DIRECTIVES:
1 – In the records, repeat every line verbatim, starting at the line that contains "order: Odonata" and ending after the line that contains "genus: Biscogniauxia".
2 – Continue the text about daily life in Cairo from its last sentence.

SELECTED TEXT:
## begin

Ali Baba and Alexander (while making beard motions with their hands)

Women seem intrigued by the hair, mostly giggling about it.

The bazaar is divided into sections. We stumbed from one to another.
We went through

  • fabrics
  • clothing
  • shoes
  • industrial metal working: spools of wire, blacksmiths, men completely covered in coal dust working the furnaces
  • art/decorative metal working: cupolas with the crescent etc, wall hanging
  • rugs
  • crystal
  • furniture
  • pots and pans
  • jewelry
  • food, prepared and groceries

The crush of humanity in some of these areas was intense. There were men and boys pushing carts through the tight alley ways, rolling over the feet of people that were not quick enough to get out of their way.

Today was a reconnaisance mission. We did not buy anything.

We will go back.

There are a handful of photos taken today here.

Categories
Cultural Differences

Waiting for the courier.

There is a magazine called Egypt Today. It is an English language magazine dealing with news and politics. It also has a really good directory of restaurants and shops. This directory is sold for 60LE. Or for about 10LE more, you can subscribe to the magazine and get the directory. We decided to subscribe.

So I went online and filled out a subscription form. It says on the form that they do not accept credit card payments electronically, and that a member of the subscription department will be in touch.

I submit the form and we get an email back confirming our contact info.

The next day the phone rings, and it is a nice lady from the magazine explaining their subscription options.

I pick a 1 year subscription and was asked:

When would you like the courier to come?

Excuse me?

Labo(u)r is cheap in this country. I believe that the official unemployment rate is around 40%. I have heard unofficial rates as high as 70%.

What that means is that everywhere you go, stores, restaurants, hotels etc, there are 6-8 guys standing around. It is unclear whether they all work there, or are just hanging around.

Buying something in a store involves picking out what you want with one guy, who gives it to another guy who writes a receipt. You take that receipt to the cashier, pay him/her. Take the receipt back to another guy, who hands you your purchase.

Any job that is labor intensive and can be done with locally produced materials is extremely cheap. Anything that requires imported materials is expensive because of duties and taxes.

This is one of the reasons that EVERY place delivers. Restaurants, kebab stands on street corners, markets, dry cleaners, makawagis, everybody.

As an example:

We bought 2 cases of 1.5L bottles of water. To get them home, 2 delivery boys from the market put them in a shopping cart, carried the cart up the stairs to street level, followed us the 3 blocks home. Then carried the cases of water to our apartment. We gave them 2.50LE each. That’s about $0.45. It was a generous tip cause it wasn’t that hot and they had the cart, so they didn’t have to carry the cases the entire way.

It was surreal, and a little uncomfortable, to have 2 men following us through the streets of Cairo with our groceries. It felt decadent and almost colonial. I have been told we will get over that. I kind of hope that we don’t.

## end

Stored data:
## begin

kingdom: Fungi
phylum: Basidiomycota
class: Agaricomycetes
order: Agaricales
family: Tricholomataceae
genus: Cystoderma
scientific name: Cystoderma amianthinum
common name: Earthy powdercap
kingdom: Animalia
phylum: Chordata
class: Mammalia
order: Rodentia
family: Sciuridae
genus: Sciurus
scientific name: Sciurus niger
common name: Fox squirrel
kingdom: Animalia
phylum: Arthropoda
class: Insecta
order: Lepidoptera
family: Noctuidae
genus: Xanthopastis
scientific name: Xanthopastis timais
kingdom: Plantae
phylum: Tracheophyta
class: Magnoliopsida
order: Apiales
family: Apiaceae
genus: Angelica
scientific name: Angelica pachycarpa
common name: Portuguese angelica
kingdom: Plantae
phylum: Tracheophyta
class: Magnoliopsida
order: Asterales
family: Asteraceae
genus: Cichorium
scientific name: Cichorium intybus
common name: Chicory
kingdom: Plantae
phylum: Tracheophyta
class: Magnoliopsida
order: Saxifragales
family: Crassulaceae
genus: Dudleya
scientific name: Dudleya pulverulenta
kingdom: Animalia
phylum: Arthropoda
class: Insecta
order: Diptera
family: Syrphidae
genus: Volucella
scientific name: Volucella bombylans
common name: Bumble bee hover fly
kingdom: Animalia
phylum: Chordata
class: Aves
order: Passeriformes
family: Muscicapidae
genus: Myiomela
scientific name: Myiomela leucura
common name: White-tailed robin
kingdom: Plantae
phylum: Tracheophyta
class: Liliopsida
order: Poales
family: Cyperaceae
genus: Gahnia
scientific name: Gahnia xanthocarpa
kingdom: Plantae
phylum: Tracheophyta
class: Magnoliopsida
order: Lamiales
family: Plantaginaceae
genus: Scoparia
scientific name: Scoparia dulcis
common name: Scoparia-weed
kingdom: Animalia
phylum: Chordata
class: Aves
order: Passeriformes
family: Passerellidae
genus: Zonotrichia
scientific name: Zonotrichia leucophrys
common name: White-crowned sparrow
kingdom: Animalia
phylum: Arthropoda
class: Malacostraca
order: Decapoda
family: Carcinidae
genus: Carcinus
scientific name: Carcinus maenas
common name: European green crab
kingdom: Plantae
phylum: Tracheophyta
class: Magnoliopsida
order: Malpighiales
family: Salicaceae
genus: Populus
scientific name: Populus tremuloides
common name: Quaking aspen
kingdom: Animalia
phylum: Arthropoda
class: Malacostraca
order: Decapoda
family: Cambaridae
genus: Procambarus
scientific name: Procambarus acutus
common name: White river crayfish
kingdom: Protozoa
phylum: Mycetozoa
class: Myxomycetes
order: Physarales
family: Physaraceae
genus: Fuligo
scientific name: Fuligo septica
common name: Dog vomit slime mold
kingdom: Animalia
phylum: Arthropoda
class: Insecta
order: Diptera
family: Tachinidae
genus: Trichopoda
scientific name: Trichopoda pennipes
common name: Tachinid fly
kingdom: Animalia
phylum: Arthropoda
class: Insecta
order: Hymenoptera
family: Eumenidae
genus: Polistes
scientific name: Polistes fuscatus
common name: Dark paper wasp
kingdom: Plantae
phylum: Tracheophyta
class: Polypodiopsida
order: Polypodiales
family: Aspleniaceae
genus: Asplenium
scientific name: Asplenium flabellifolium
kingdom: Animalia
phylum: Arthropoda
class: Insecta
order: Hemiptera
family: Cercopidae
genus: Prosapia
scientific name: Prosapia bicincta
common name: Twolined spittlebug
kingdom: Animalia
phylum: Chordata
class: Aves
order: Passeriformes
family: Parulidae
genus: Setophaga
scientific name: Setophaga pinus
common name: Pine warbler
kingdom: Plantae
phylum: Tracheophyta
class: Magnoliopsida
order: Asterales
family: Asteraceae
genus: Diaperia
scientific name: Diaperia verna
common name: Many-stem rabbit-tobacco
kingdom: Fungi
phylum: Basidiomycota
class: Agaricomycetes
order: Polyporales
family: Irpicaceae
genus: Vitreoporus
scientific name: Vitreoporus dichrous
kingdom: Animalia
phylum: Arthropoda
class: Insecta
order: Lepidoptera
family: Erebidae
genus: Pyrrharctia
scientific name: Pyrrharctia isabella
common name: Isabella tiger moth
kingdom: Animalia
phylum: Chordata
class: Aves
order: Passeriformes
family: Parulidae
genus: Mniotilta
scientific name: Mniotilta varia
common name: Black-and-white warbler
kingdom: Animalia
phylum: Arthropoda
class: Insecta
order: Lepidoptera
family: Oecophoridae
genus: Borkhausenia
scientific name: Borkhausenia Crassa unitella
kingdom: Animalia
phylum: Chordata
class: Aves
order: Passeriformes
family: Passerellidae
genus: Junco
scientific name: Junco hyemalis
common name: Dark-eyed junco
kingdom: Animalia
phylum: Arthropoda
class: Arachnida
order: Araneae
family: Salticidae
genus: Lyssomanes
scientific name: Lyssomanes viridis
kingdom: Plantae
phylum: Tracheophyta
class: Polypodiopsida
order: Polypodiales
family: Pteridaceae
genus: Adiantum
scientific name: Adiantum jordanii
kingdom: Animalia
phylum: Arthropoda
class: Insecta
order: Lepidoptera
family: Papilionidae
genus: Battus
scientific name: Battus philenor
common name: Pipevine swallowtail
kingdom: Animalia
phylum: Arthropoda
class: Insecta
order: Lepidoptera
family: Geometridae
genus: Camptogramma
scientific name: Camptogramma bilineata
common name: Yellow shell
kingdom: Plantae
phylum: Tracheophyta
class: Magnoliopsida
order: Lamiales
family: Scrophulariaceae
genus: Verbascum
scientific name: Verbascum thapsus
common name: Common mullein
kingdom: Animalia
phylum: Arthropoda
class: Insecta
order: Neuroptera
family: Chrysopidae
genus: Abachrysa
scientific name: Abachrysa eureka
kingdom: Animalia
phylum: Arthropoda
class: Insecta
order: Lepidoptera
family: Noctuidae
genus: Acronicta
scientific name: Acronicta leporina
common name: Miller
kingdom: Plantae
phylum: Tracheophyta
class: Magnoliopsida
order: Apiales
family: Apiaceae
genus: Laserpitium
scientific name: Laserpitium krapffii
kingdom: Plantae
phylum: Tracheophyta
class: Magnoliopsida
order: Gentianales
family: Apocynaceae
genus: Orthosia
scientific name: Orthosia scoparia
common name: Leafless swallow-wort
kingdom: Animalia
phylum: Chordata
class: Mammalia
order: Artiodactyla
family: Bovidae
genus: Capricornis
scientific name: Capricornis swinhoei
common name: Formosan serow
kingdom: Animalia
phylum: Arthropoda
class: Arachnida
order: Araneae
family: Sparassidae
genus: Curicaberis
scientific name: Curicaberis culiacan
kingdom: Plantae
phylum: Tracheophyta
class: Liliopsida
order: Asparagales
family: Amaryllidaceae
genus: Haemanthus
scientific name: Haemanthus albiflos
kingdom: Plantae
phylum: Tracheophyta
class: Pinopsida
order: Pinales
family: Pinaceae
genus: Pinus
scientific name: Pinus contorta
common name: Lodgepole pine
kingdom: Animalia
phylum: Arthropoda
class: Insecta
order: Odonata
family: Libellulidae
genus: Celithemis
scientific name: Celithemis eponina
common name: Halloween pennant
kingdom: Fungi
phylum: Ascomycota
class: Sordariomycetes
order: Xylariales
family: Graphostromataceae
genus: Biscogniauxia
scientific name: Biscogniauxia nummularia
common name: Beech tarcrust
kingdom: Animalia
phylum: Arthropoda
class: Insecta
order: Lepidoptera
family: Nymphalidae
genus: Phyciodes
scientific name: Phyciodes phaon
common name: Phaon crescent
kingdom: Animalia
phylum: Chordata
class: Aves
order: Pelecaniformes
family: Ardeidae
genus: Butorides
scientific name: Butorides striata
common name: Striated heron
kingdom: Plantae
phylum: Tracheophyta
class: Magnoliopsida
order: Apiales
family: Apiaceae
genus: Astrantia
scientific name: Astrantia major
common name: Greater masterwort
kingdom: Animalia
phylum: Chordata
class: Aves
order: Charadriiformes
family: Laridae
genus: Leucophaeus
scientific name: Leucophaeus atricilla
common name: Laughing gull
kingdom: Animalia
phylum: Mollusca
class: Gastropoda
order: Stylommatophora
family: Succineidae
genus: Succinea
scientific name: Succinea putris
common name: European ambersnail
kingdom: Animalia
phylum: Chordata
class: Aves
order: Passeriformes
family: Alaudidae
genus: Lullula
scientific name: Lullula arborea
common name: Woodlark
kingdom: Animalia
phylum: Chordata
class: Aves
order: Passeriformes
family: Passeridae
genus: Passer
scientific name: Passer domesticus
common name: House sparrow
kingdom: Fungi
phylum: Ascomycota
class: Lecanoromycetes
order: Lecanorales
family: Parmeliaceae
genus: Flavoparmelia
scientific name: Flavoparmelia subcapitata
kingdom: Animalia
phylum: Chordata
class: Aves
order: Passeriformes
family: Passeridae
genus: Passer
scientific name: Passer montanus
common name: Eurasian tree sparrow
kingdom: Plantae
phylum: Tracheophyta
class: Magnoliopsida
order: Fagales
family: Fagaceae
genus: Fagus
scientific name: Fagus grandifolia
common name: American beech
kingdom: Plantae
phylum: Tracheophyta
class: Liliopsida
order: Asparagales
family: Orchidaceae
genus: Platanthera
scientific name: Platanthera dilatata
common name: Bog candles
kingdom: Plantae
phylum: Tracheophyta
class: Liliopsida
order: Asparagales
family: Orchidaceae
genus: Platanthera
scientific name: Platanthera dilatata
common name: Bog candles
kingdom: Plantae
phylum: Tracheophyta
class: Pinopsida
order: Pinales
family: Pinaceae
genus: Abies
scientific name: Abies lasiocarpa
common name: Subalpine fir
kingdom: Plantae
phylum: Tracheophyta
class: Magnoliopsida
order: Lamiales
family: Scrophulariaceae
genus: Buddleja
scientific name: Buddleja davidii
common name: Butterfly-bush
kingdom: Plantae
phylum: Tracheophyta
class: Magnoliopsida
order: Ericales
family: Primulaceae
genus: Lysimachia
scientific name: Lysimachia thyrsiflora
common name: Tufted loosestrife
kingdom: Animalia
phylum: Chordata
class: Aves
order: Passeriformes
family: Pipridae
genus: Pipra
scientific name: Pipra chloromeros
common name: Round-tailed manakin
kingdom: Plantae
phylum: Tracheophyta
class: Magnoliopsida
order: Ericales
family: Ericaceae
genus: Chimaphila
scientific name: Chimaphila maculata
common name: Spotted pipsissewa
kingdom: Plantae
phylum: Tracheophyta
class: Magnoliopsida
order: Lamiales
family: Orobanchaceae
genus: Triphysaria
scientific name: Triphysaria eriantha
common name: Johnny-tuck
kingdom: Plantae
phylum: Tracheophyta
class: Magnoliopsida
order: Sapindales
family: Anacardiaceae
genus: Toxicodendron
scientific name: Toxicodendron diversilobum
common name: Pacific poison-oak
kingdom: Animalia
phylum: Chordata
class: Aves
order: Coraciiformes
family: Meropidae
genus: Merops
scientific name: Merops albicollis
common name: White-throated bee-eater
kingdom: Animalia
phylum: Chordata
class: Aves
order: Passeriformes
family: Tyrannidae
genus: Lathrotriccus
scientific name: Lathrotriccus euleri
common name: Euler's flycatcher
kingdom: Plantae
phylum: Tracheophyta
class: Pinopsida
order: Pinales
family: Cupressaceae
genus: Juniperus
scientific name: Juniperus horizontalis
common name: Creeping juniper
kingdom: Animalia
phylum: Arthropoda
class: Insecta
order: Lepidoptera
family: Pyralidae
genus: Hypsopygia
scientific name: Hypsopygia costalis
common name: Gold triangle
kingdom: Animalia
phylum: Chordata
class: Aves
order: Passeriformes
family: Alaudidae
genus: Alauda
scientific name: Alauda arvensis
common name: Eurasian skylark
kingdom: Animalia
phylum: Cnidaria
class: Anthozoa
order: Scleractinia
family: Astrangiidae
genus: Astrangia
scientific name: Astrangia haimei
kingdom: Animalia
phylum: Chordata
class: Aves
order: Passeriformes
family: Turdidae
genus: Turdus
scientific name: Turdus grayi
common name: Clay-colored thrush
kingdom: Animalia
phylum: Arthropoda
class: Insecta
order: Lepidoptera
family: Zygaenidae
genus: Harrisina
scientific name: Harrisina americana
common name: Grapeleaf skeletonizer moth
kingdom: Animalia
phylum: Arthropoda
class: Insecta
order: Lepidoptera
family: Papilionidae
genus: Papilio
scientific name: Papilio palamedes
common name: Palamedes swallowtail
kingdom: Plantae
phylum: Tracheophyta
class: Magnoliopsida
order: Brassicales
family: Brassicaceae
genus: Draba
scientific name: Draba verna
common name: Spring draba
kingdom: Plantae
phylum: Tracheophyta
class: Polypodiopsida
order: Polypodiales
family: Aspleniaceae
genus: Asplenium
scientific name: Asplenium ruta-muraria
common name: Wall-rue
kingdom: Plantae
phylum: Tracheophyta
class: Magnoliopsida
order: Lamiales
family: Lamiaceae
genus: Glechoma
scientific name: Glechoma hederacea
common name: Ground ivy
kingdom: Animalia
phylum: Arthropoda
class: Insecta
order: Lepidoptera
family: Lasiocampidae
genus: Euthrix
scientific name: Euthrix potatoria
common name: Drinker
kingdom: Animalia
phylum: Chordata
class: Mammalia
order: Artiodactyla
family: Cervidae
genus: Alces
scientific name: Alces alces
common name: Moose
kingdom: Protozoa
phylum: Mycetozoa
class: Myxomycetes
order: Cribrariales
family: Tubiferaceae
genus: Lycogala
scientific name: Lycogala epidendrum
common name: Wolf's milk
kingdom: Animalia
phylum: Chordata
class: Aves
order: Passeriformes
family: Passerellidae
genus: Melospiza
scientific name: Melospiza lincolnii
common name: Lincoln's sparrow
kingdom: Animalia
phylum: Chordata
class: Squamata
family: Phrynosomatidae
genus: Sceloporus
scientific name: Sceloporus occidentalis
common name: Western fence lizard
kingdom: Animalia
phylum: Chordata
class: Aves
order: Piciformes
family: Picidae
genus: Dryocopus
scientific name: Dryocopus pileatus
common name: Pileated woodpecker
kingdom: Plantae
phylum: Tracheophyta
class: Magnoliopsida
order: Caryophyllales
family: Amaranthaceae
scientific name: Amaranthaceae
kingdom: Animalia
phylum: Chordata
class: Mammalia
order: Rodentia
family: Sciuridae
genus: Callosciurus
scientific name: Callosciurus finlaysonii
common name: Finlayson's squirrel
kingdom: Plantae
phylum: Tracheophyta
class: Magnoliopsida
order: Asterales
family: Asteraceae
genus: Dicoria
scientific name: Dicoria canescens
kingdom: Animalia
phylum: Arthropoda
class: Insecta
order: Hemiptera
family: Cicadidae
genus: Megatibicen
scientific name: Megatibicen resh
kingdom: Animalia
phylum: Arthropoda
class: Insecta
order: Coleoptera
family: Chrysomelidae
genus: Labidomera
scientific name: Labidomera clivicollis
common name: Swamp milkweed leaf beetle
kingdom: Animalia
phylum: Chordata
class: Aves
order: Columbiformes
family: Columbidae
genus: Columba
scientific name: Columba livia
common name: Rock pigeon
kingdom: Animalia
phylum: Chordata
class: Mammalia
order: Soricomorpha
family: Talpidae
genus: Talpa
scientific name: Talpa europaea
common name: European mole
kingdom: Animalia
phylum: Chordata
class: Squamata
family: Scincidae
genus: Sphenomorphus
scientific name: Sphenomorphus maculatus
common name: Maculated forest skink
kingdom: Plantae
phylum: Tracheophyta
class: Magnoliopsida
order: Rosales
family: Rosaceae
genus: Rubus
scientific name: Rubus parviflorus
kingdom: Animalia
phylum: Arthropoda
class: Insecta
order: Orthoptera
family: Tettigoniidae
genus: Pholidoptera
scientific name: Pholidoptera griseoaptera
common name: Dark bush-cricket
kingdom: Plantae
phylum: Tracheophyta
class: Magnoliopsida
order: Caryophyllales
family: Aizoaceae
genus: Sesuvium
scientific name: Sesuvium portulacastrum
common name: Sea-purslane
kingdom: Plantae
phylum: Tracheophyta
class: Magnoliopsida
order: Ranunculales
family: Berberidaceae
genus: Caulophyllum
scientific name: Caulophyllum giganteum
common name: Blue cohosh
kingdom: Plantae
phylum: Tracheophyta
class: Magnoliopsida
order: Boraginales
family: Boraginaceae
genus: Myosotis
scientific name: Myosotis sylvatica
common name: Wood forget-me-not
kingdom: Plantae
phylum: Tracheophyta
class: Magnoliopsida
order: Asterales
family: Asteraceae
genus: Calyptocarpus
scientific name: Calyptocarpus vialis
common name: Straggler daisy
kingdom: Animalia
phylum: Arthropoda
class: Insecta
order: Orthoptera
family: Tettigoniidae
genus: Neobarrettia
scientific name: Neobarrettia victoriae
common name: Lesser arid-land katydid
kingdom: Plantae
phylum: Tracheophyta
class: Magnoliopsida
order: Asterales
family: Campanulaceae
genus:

## end

ANSWERS TO THE PROBLEMS:
1 –
order: Odonata
family: Libellulidae
genus: Celithemis
scientific name: Celithemis eponina
common name: Halloween pennant
kingdom: Fungi
phylum: Ascomycota
class: Sordariomycetes
order: Xylariales
family: Graphostromataceae
genus: Biscogniauxia

2 –
Back to the courier:

Egypt Today doesn’t really take credit cards at all. They are sending a courier today, Sunday, to pick up our payment and give us our first copy and a receipt.

Categories
Cultural Differences

Bukra

The other day, I had several errands I wanted to do:

  • get copies of our apartment key made
  • drop off some clothes at the tailor for alterations
  • do some minor clothes shopping

We got up, we went to the local coffee shop for a coffee and pastry to start the day around 9am.

Kaddee got called by a colleague and ended up meeting her to go into school so she could show her around the department, so I was on my own.

I finished my coffee and headed out. It was 9:30-ish. It was a Thursday. Friday & Saturday is the weekend.

So, I strolled towards Brazil St (which is where the tailor is) in a zig-zag fashion, attempting to stroll by the various clothing stores I had seen in previous walks.

None were open yet. Hmmm.

I get to the tailor’s shop.

I need to digress a moment about the “tailor”. Our orientation buddy had introduced me to this man. He had used him for some simple alterations: pant’s hemming, replacing a button etc. Good for simple work, cheap. I would not go to him to have him make me a suit, most likely, but I needed my pant’s hemmed and the sleeves on a jacket shortened. This gentleman is perfect for that kind of work.
The tailor’s “shop” is an 6×12 foot stall with a rollup metal door. about 80% of the shop space is heaps of bags of clothing and fabric in plastic bags.

The tailor sits on a chair on the sidewalk, sewing by hand. I see no evidence of a sewing machine, nor even electricity in his stall.

This is “the tailor”.

So, I get to the tailor’s shop, and his metal store is rolled shut and locked. Hmmm. It is about 10:15.

I go to the key making stall. He is open! Praise Allah! I have some keys made.

I remember now that I had been told that things get moving around 11am-noon. I have at least 45 minutes to kill.

Ok, I find a restaurant that is open and have a late breakfast/early lunch and read the Herald Tribune.

I finish lunch and strike out again.

By now it is really heating up. I find the tailor, give him my clothes and head back to the apartment.

It is too warm now to entertain the thought of clothes shopping and trying on clothes in a cramped dressing room. I go home.

In every other “hot” country I have been in, people tend to get moving early-ish (not 6 am early, but 9am early) to beat the heat of the day. Here, nothing really gets going till 11 at the earliest. Just in time for the heat to really pick up.

Egyptians on the whole seem to be really late night people. There are several bars that don’t get going till 1am and are open 24 hours.

Most of open air concerts and entertainment venues (of which there are many) list showtimes of 11pm and midnight starts are far from uncommon.
Having dinner before 8 or 9 is kinda like the “early bird special” in places that have a large retirement community in the US.

All this translates into very quiet mornings for sleeping in.

Which works for us, mostly. Except when “we have stuff to do” and want to get going.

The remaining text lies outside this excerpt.